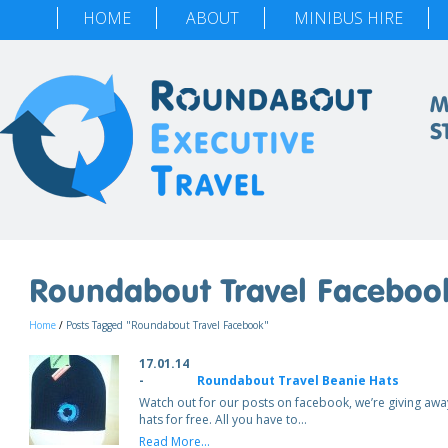
HOME
ABOUT
MINIBUS HIRE
M
S
Roundabout Travel Faceboo
Home
/
Posts Tagged "Roundabout Travel Facebook"
17.01.14
-
Roundabout Travel Beanie Hats
Watch out for our posts on facebook, we’re giving aw
hats for free. All you have to…
Read More...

_ _ _

Could you set down every line of text read from all the records above, word for word, leaving the pictures out of your answer?

• [Solved problem]:
HOME
ABOUT
MINIBUS HIRE
M
S
Roundabout Travel Faceboo
Home
/
Posts Tagged "Roundabout Travel Facebook"
17.01.14
-
Roundabout Travel Beanie Hats
Watch out for our posts on facebook, we’re giving aw
hats for free. All you have to…
Read More...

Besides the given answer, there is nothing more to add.